Ratio of their corresponding sides are   $\frac{5}{11}$

Step-by-step explanation:

Given: Area of 2 similar triangles = 25 cm² and 121 cm²

To find: Ratio of their corresponding sides.

We use Result of Similar triangles which states that If two triangles are similar than the ratio of their area is equal to square of the their corresponding sides.

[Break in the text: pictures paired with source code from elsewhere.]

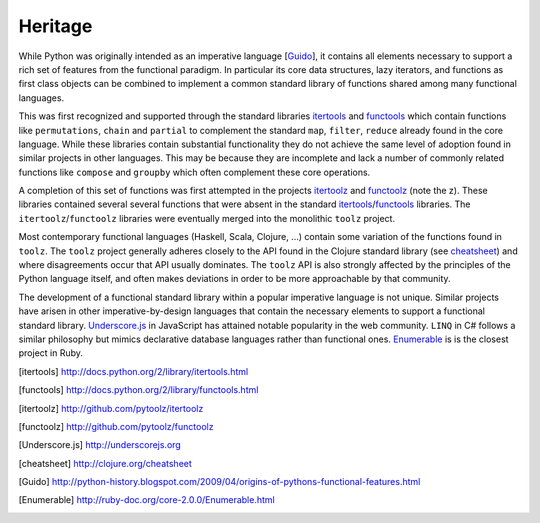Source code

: Heritage 
========

While Python was originally intended as an imperative language
[Guido_], it contains all elements necessary to support a rich set of features 
from the functional paradigm.  In particular its core data structures, lazy
iterators, and functions as first class objects can be combined to implement a
common standard library of functions shared among many functional languages.

This was first recognized and supported through the standard libraries
itertools_ and functools_ which contain functions like ``permutations``,
``chain`` and ``partial`` to complement the standard ``map``, ``filter``,
``reduce`` already found in the core language.  While these libraries contain
substantial functionality they do not achieve the same level of adoption found
in similar projects in other languages.  This may be because they are
incomplete and lack a number of commonly related functions like ``compose`` and
``groupby`` which often complement these core operations.

A completion of this set of functions was first attempted in the projects
itertoolz_ and functoolz_ (note the z).  These libraries contained several
several functions that were absent in the standard itertools_/functools_
libraries.  The ``itertoolz``/``functoolz`` libraries were eventually merged
into the monolithic ``toolz`` project.

Most contemporary functional languages (Haskell, Scala, Clojure, ...) contain
some variation of the functions found in ``toolz``.  The ``toolz`` project
generally adheres closely to the API found in the Clojure standard library (see
cheatsheet_) and where disagreements occur that API usually dominates.  The
``toolz`` API is also strongly affected by the principles of the Python
language itself, and often makes deviations in order to be more approachable by
that community.

The development of a functional standard library within a popular imperative
language is not unique.  Similar projects have arisen in other
imperative-by-design languages that contain the necessary elements to support a
functional standard library.  Underscore.js_ in JavaScript has attained
notable popularity in the web community.  ``LINQ`` in C# follows a similar
philosophy but mimics declarative database languages rather than functional
ones.  Enumerable_ is is the closest project in Ruby.

.. [itertools] http://docs.python.org/2/library/itertools.html
.. [functools] http://docs.python.org/2/library/functools.html
.. [itertoolz] http://github.com/pytoolz/itertoolz
.. [functoolz] http://github.com/pytoolz/functoolz
.. [Underscore.js] http://underscorejs.org
.. [cheatsheet] http://clojure.org/cheatsheet
.. [Guido] http://python-history.blogspot.com/2009/04/origins-of-pythons-functional-features.html
.. [Enumerable] http://ruby-doc.org/core-2.0.0/Enumerable.html

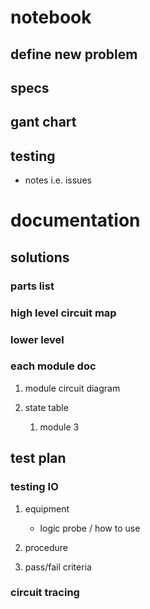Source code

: * notebook
** define new problem
** specs
** gant chart
** testing 
   - notes i.e. issues
* documentation
** solutions

*** parts list

*** high level circuit map

*** lower level
*** each module doc
**** module circuit diagram 

**** state table
***** module 3
      
** test plan
*** testing IO
**** equipment
    - logic probe / how to use
**** procedure
**** pass/fail criteria
*** circuit tracing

Let say Δ ABC and ΔXYZ are similar with following sides,

$\frac{AB}{XY}=\frac{CB}{ZY}=\frac{AC}{XZ}$

and ar ΔABC = 25 cm² , ΔXYZ = 121 cm²

So, by using above mentioned result we get,

$\frac{ar\Delta ABC}{ar\Delta XYZ}=\frac{AB^2}{XY^2}=\frac{CB^2}{ZY^2}=\frac{AC^2}{XZ^2}$

$\implies\frac{ar\Delta ABC}{ar\Delta XYZ}=\frac{AB^2}{XY^2}$

$\frac{ar\Delta ABC}{ar\Delta XYZ}=(\frac{AB}{XY})^2$

$\frac{25}{121}=(\frac{AB}{XY})^2$

$\frac{AB}{XY}=\sqrt{\frac{25}{121}}$

$\frac{AB}{XY}=\frac{5}{11}$

Therefore, Ratio of their corresponding sides are   $\frac{5}{11}$